The Olympics and the Ten Commandments

I think this is an interesting question that I have. We are commanded to not work on Sunday, yet the Olympics has events on Sundays in which athletes, employees of the Olympic committee, and the media work. Is it immoral for athletes to compete in events, as work, on Sunday? For media to report on such events live? Furthermore, should Catholics avoid watching the Olympics on Sunday since it sends the message that we accept people working on Sunday?

This can also be applied to the NFL/Super Bowl and other athletic competitions.

The Lord is forgiving; I don't think He would condemn people offhand just because they're doing something on Sunday. Remember that He too was accused of breaking the Sabbath. Of course, the circumstances were different then...

Ever watch “Chariots of Fire”?

I don’t see a problem at all. I don’t anyone will be in trouble for enjoying the Olympics on Sunday.

In what sense is participating in sports work though? Most of the athletes would do it even if they didn’t earn a penny from it. In fact many athletes DON’T earn a penny from it, apart from the rare few who win medals. So it’s not a profession for them, but something they love at which they happen to be good. Like any other recreation.

Journalists? Well, of course they can report on Sundays. News doesn’t conveniently stop happening at 6pm on Saturday and start again 9am on Monday. News needs to be reported whatever time and day it’s happening. There are people out there who need to know what’s happening as it’s happening. And the Olympics is news.

Think of the poor relatives of that Georgian luge competitor who died - imagine if they’d had to wait 36 hours to find out what happened to him because no-one was reporting. :eek:

By the way - the catechism specifically states that watching or participating in sports does NOT breach the Sunday obligation, even though it causes some people to work, just as eating out or going to a movie or theme park doesn’t breach the obligation, even though these things ALSO cause people to work.

[quote="frindro, post:1, topic:187203"]
I think this is an interesting question that I have. We are commanded to not work on Sunday, yet the Olympics has events on Sundays in which athletes, employees of the Olympic committee, and the media work. Is it immoral for athletes to compete in events, as work, on Sunday? For media to report on such events live? Furthermore, should Catholics avoid watching the Olympics on Sunday since it sends the message that we accept people working on Sunday?

This can also be applied to the NFL/Super Bowl and other athletic competitions.

[/quote]

We are not really commanded to NOT work on Sundays. But we shouldn't let things, even work, prevent us from worshipping Him. If you are so busy being about the business of earning money and not giving honor to God, you are out of order. :o

Doctors, police officers, even mothers work on Sundays. We all need a time to re-charge, and what better time to recharge than when we were honoring God? :)

(Hmm.. PRIESTS work on Sundays!) :blush:

I think there’s too much of worrying about minutiae here. One can be a good Catholic without worrying about such issues.
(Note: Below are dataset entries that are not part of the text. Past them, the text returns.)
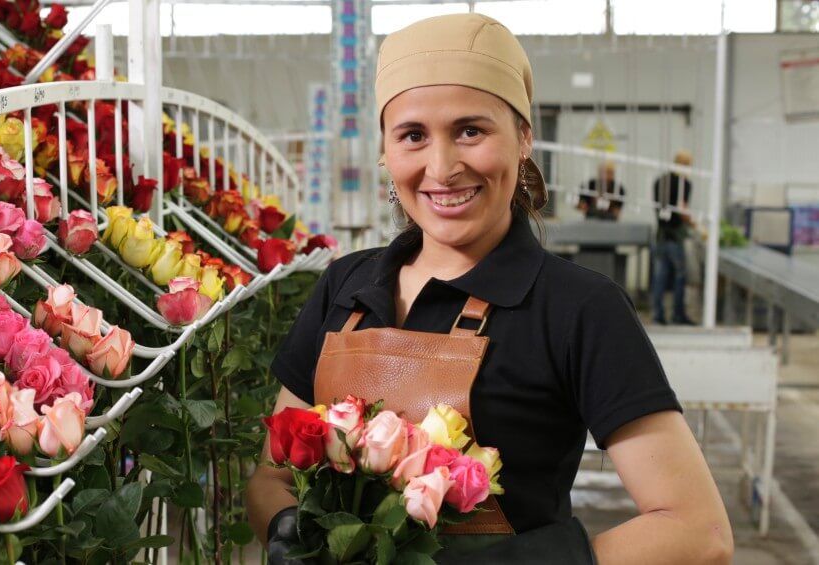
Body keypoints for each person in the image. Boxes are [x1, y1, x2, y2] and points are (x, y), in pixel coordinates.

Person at [245, 13, 732, 564]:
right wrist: (290, 532)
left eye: (470, 131)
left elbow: (698, 532)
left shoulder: (577, 308)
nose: (442, 167)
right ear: (385, 150)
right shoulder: (345, 284)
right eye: (412, 136)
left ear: (524, 138)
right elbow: (270, 477)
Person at [651, 151, 696, 325]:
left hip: (660, 235)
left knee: (660, 277)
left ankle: (658, 314)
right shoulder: (684, 184)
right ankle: (678, 314)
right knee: (680, 276)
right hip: (675, 236)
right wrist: (695, 224)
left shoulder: (660, 181)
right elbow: (682, 210)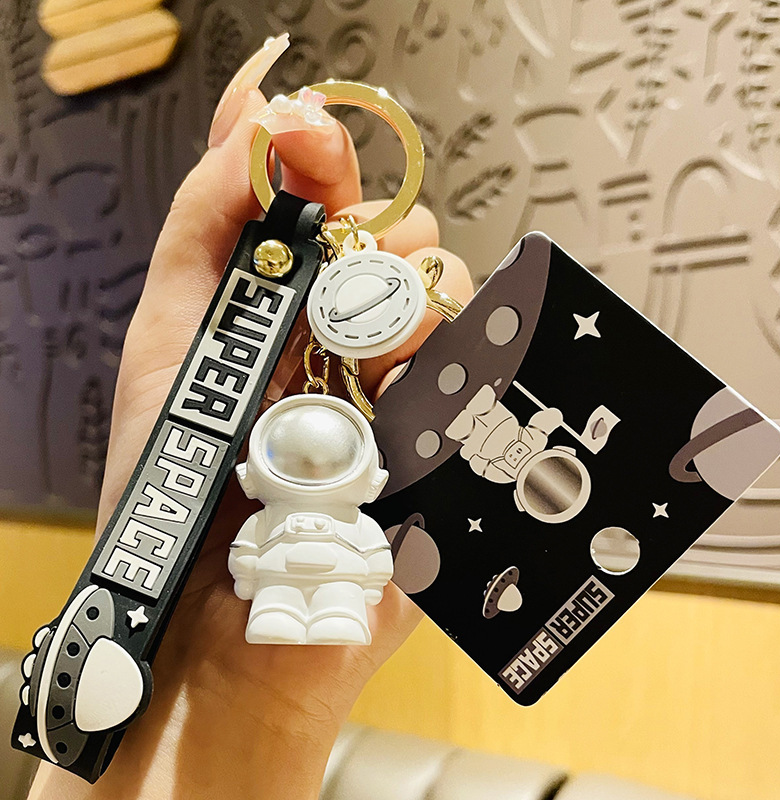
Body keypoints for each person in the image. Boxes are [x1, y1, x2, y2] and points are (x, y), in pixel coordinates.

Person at [27, 34, 473, 800]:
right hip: (252, 600)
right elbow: (250, 554)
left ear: (369, 474)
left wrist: (253, 715)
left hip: (328, 606)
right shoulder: (254, 500)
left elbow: (364, 556)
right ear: (253, 471)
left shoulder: (348, 501)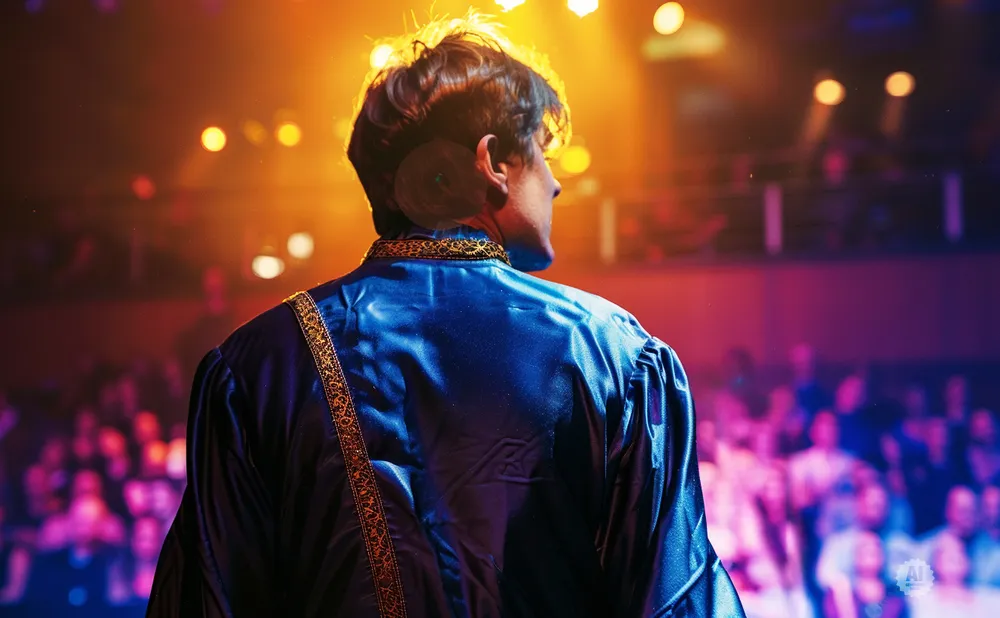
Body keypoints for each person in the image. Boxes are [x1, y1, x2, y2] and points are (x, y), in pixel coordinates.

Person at [146, 12, 743, 618]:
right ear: (491, 162)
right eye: (542, 151)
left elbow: (206, 601)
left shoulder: (257, 368)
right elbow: (677, 599)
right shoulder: (612, 357)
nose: (557, 184)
Sounds to me like batting at a gnat and swallowing a camel!

The thing that bothers me about the Olympics is how they begin with a pagan ritual in Greece when they light the torch.

ctvolympics.ca/news-centre/newsid=17829.html
The drama, amid the ruins of the site of the ancient Olympic Games, was lit in the Temple of Hera by an actress playing a high priestess.

She said a prayer to Apollo, the Greek god of sun, asking him to “send your rays and light the sacred torch for the hospitable City of Vancouver.”

The prayer also asked Zeus to “give peace to all peoples on Earth and wreath the winners of the sacred race.”

ONE: ‘You shall have no other gods before Me.’

That doesn't bother me. The Olympics is about the sports being played, not a ritual at the beginning.